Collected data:
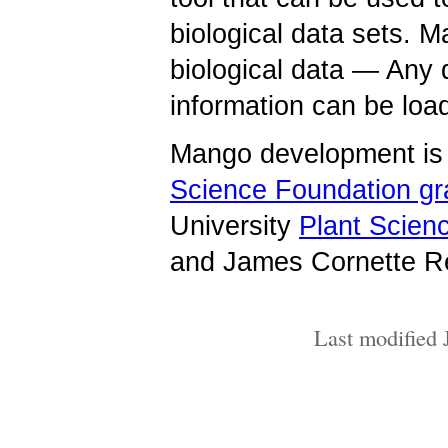
biological data sets. M
biological data — Any 
information can be lo
Mango development is 
Science Foundation g
University
Plant Scienc
and James Cornette Re
Last modified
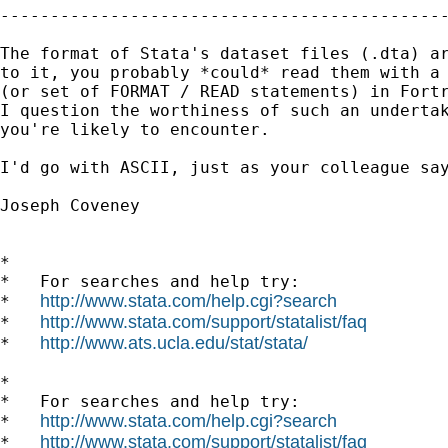
---------------------------------------------
The format of Stata's dataset files (.dta) ar
to it, you probably *could* read them with a 
(or set of FORMAT / READ statements) in Fortr
I question the worthiness of such an undertak
you're likely to encounter.

I'd go with ASCII, just as your colleague say
Joseph Coveney

*

*   For searches and help try:

http://www.stata.com/help.cgi?search
*   
http://www.stata.com/support/statalist/faq
*   
http://www.ats.ucla.edu/stat/stata/
*   
*

*   For searches and help try:

http://www.stata.com/help.cgi?search
*   
http://www.stata.com/support/statalist/faq
*   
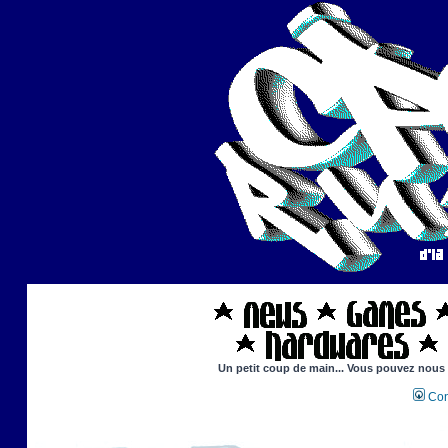
Un petit coup de main... Vous pouvez nous ai
Con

## WHAT TO DO
Reproduce the records verbatim, omitting all images they contain.

## EXERCISE RESPONSE
biological data sets. M
biological data — Any 
information can be lo
Mango development is 
Science Foundation g
University
Plant Scienc
and James Cornette Re
Last modified
---------------------------------------------
The format of Stata's dataset files (.dta) ar
to it, you probably *could* read them with a 
(or set of FORMAT / READ statements) in Fortr
I question the worthiness of such an undertak
you're likely to encounter.

I'd go with ASCII, just as your colleague say
Joseph Coveney

*

*   For searches and help try:

http://www.stata.com/help.cgi?search
*   
http://www.stata.com/support/statalist/faq
*   
http://www.ats.ucla.edu/stat/stata/
*   
*

*   For searches and help try:

http://www.stata.com/help.cgi?search
*   
http://www.stata.com/support/statalist/faq
*   
Un petit coup de main... Vous pouvez nous ai
Con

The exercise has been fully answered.